Construction of a Bifunctional Single-Quantum Dot Nanosensor for Enzyme-Free Detection of N 6 -Methyladenosine Demethylase in Breast Cancer

In mammalian organisms, N⁶-methyladenosine (m6A) serves as the most prominent internal modification of mRNA, and it critically regulates gene expression and cancer progression through dynamic erasure by demethylases (e.g., Fat Mass and Obesity-associated protein (FTO)). As an oncogenic m6A "eraser", FTO promotes breast cancer development via suppression of apoptosis and metabolic reprogramming. Herein, we develop a bifunctional single-quantum dot (QD) nanosensor for an FTO assay by integrating m6A-responsive DNAzyme with enzyme-free signal amplification and single-molecule detection. In this nanosensor, the 605QD serves as both a scaffold for constructing a streptavidin-anchored DNA walker assembly and a donor for efficient Förster resonance energy transfer (FRET). When FTO is present, the m6A-locked 8-17E DNAzyme is activated to initiate the 3D DNA walker-mediated cleavage of hairpin probes on the 605QD surface, liberating the binding sites for dual Cy5-labeled signal probes. Subsequently, the fractured hairpin probe and the signal probe form a three-way junction (TWJ) skeleton on the 605QD surface, generating a distinct FRET signal.

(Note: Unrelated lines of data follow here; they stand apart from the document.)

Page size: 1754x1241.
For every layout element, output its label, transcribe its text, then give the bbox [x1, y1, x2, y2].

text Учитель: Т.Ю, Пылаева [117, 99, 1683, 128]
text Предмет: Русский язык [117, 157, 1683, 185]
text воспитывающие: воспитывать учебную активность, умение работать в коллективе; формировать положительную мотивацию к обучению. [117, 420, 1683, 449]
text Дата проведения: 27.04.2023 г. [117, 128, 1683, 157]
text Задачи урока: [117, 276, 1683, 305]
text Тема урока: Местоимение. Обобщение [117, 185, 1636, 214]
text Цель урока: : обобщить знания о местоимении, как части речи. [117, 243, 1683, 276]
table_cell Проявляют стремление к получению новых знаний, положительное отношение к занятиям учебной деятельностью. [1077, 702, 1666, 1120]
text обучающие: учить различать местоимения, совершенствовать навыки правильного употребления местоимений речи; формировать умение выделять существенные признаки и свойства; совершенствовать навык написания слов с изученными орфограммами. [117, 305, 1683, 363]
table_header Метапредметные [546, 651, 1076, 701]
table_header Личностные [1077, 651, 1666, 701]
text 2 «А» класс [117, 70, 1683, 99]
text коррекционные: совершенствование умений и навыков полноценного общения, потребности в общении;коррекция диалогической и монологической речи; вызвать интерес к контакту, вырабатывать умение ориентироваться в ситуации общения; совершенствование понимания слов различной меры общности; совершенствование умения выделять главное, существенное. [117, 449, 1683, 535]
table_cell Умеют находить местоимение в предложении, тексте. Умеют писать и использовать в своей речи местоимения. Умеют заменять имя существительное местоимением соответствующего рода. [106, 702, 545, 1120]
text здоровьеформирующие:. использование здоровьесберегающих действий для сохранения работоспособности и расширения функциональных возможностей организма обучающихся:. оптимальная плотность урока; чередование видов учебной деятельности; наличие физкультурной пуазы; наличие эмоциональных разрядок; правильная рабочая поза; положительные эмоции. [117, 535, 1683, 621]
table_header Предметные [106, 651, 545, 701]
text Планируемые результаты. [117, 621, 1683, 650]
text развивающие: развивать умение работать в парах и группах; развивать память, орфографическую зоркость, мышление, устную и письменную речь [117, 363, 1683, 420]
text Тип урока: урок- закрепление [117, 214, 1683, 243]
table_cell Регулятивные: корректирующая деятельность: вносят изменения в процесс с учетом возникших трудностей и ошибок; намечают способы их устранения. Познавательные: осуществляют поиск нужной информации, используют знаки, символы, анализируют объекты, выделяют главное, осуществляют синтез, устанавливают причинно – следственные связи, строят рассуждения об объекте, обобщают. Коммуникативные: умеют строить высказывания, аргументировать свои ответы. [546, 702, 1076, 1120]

This nanosensor enables simple, rapid, and enzyme-free detection of FTO and achieves a remarkably low limit of detection (LOD) of 41.7 fM within 90 min. Moreover, it can be applied for the detection of endogenous FTO in a single cell, kinetic analysis, inhibitor screening, and discrimination of the FTO level in breast cancer tissues and healthy counterparts. With the advantages of rapid analysis, minimal sample requirements, and clinical-grade precision, this single 605QD-based nanosensor provides a new paradigm for breast cancer epigenetic research and point-of-care diagnostics.